> [Task item]
Copy out the lines below, replacing "See" with "Show" everywhere it occurs and changing nothing else. Leave the pictures out of your answer.

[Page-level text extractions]
####################
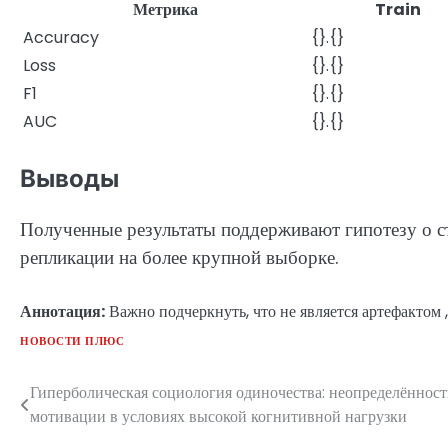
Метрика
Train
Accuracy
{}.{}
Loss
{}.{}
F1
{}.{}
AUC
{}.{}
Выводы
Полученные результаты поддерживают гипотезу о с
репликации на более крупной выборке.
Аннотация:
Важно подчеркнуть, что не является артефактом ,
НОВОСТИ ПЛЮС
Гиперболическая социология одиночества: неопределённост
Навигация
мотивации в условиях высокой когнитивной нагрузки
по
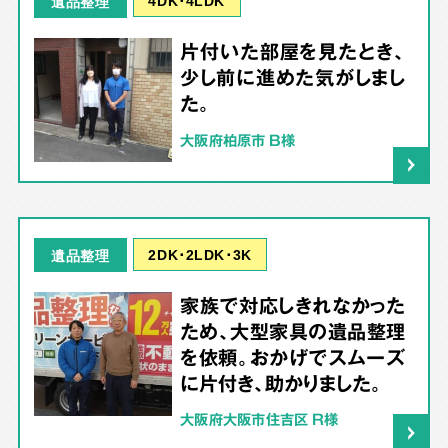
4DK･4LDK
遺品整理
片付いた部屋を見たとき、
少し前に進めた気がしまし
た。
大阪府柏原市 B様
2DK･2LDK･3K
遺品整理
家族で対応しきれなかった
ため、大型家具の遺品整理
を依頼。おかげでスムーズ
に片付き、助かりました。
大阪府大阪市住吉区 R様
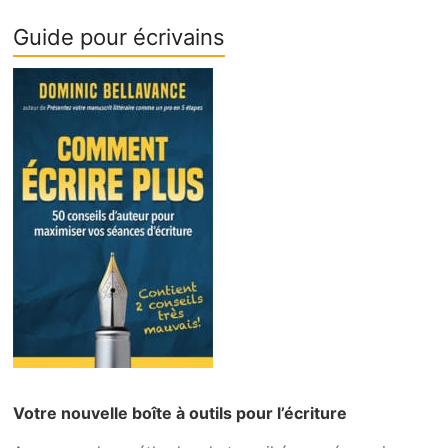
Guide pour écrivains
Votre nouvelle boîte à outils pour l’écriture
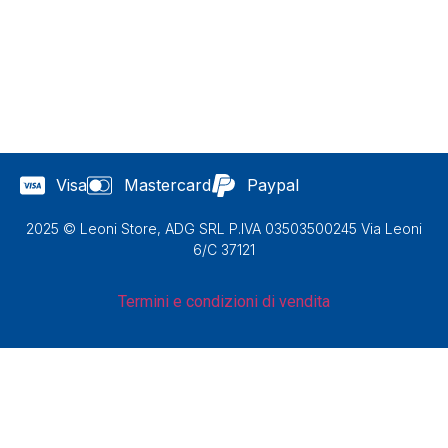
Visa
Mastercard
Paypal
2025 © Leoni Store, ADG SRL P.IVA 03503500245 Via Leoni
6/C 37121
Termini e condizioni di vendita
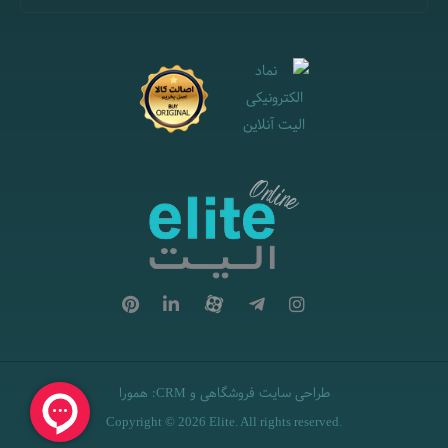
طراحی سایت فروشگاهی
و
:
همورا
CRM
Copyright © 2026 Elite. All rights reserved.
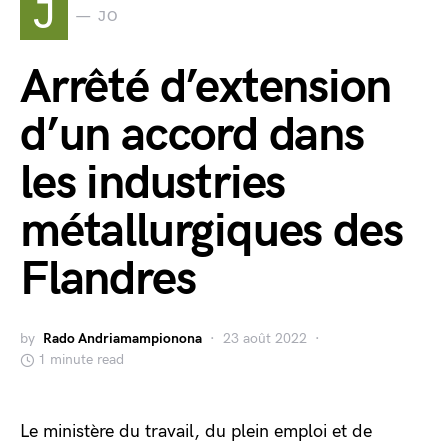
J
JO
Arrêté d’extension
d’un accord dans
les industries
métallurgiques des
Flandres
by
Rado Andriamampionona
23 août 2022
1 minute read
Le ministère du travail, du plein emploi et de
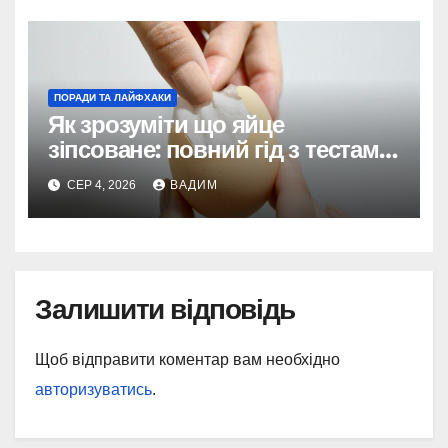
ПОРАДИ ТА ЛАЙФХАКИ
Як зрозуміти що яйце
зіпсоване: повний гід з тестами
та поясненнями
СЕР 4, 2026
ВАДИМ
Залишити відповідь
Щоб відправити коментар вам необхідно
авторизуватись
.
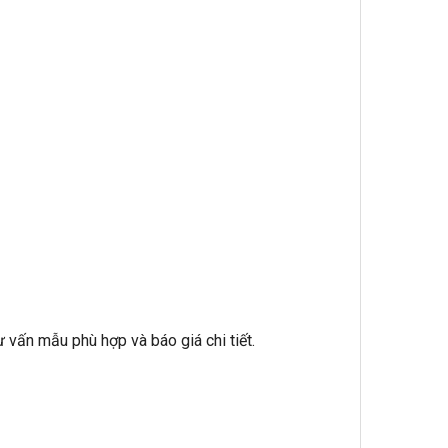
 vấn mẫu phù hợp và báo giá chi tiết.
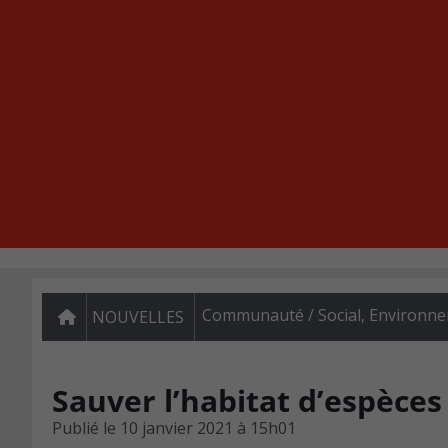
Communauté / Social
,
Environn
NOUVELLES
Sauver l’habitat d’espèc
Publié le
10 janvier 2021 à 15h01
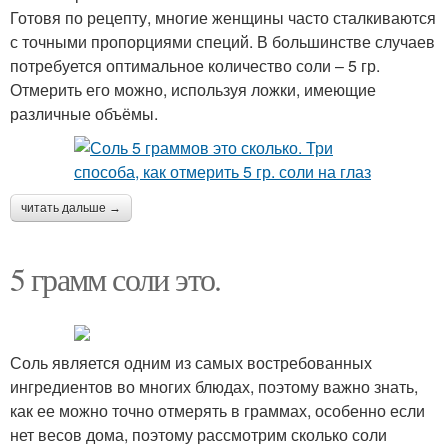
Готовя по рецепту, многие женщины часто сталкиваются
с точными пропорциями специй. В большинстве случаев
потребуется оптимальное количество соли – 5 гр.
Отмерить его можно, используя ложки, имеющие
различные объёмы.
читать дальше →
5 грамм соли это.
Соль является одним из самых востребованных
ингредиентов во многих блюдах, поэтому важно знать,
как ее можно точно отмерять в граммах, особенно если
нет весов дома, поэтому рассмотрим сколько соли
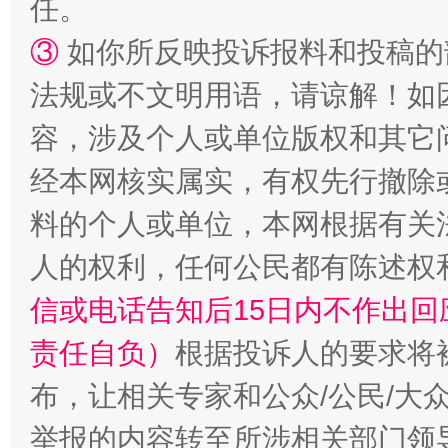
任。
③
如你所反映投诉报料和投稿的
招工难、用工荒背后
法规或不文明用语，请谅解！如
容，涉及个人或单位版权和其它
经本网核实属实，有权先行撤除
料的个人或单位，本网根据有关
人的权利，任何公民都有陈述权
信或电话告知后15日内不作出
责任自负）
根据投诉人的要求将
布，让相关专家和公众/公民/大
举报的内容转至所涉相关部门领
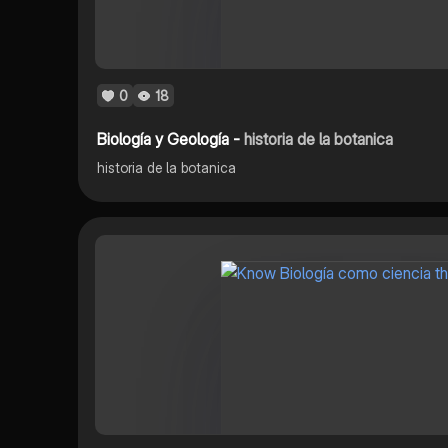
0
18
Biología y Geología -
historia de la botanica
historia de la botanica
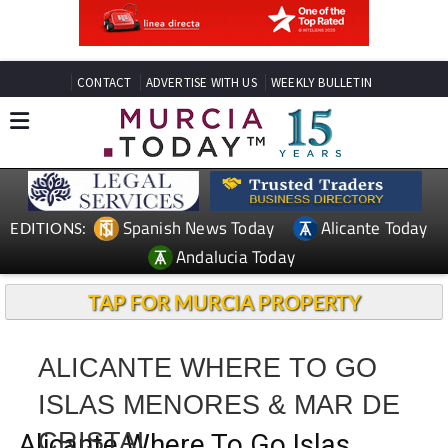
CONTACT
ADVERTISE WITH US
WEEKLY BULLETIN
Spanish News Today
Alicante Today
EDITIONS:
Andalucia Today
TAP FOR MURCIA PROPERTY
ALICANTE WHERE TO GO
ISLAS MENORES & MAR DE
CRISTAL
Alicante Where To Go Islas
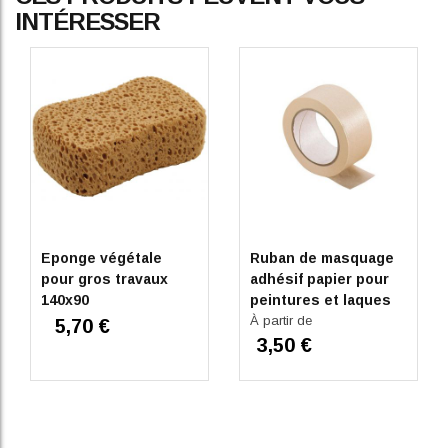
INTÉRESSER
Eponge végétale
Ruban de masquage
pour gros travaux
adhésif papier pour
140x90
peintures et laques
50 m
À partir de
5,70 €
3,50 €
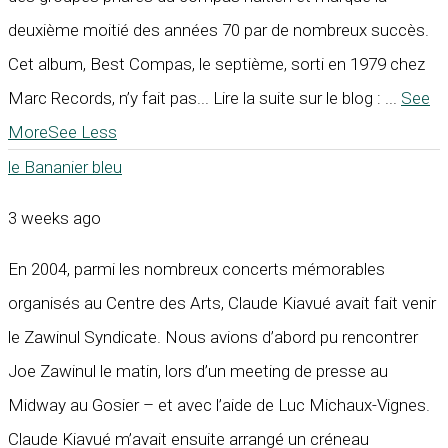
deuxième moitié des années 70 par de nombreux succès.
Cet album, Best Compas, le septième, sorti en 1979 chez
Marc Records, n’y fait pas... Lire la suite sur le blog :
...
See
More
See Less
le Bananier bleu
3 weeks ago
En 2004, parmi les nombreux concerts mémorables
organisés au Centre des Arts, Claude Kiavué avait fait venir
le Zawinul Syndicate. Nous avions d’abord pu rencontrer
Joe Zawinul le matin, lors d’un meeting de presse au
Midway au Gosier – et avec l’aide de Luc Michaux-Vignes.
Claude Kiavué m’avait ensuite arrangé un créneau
####################
> [The completed task]
Метрика
Train
Accuracy
{}.{}
Loss
{}.{}
F1
{}.{}
AUC
{}.{}
Выводы
Полученные результаты поддерживают гипотезу о с
репликации на более крупной выборке.
Аннотация:
Важно подчеркнуть, что не является артефактом ,
НОВОСТИ ПЛЮС
Гиперболическая социология одиночества: неопределённост
Навигация
мотивации в условиях высокой когнитивной нагрузки
по
4DK･4LDK
遺品整理
片付いた部屋を見たとき、
少し前に進めた気がしまし
た。
大阪府柏原市 B様
2DK･2LDK･3K
遺品整理
家族で対応しきれなかった
ため、大型家具の遺品整理
を依頼。おかげでスムーズ
に片付き、助かりました。
大阪府大阪市住吉区 R様
Guide pour écrivains
Votre nouvelle boîte à outils pour l’écriture
Visa
Mastercard
Paypal
2025 © Leoni Store, ADG SRL P.IVA 03503500245 Via Leoni
6/C 37121
Termini e condizioni di vendita
طراحی سایت فروشگاهی
و
:
همورا
CRM
Copyright © 2026 Elite. All rights reserved.
J
JO
Arrêté d’extension
d’un accord dans
les industries
métallurgiques des
Flandres
by
Rado Andriamampionona
23 août 2022
1 minute read
Le ministère du travail, du plein emploi et de
ПОРАДИ ТА ЛАЙФХАКИ
Як зрозуміти що яйце
зіпсоване: повний гід з тестами
та поясненнями
СЕР 4, 2026
ВАДИМ
Залишити відповідь
Щоб відправити коментар вам необхідно
авторизуватись
.
 vấn mẫu phù hợp và báo giá chi tiết.
Communauté / Social
,
Environn
NOUVELLES
Sauver l’habitat d’espèc
Publié le
10 janvier 2021 à 15h01
Готовя по рецепту, многие женщины часто сталкиваются
с точными пропорциями специй. В большинстве случаев
потребуется оптимальное количество соли – 5 гр.
Отмерить его можно, используя ложки, имеющие
различные объёмы.
читать дальше →
5 грамм соли это.
Соль является одним из самых востребованных
ингредиентов во многих блюдах, поэтому важно знать,
как ее можно точно отмерять в граммах, особенно если
нет весов дома, поэтому рассмотрим сколько соли
任。
③
如你所反映投诉报料和投稿的
招工难、用工荒背后
法规或不文明用语，请谅解！如
容，涉及个人或单位版权和其它
经本网核实属实，有权先行撤除
料的个人或单位，本网根据有关
人的权利，任何公民都有陈述权
信或电话告知后15日内不作出
责任自负）
根据投诉人的要求将
布，让相关专家和公众/公民/大
举报的内容转至所涉相关部门领
0
18
Biología y Geología -
historia de la botanica
historia de la botanica
CONTACT
ADVERTISE WITH US
WEEKLY BULLETIN
Spanish News Today
Alicante Today
EDITIONS:
Andalucia Today
TAP FOR MURCIA PROPERTY
ALICANTE WHERE TO GO
ISLAS MENORES & MAR DE
CRISTAL
Alicante Where To Go Islas
INTÉRESSER
Eponge végétale
Ruban de masquage
pour gros travaux
adhésif papier pour
140x90
peintures et laques
50 m
À partir de
5,70 €
3,50 €
deuxième moitié des années 70 par de nombreux succès.
Cet album, Best Compas, le septième, sorti en 1979 chez
Marc Records, n’y fait pas... Lire la suite sur le blog :
...
Show
More
Show Less
le Bananier bleu
3 weeks ago
En 2004, parmi les nombreux concerts mémorables
organisés au Centre des Arts, Claude Kiavué avait fait venir
le Zawinul Syndicate. Nous avions d’abord pu rencontrer
Joe Zawinul le matin, lors d’un meeting de presse au
Midway au Gosier – et avec l’aide de Luc Michaux-Vignes.
Claude Kiavué m’avait ensuite arrangé un créneau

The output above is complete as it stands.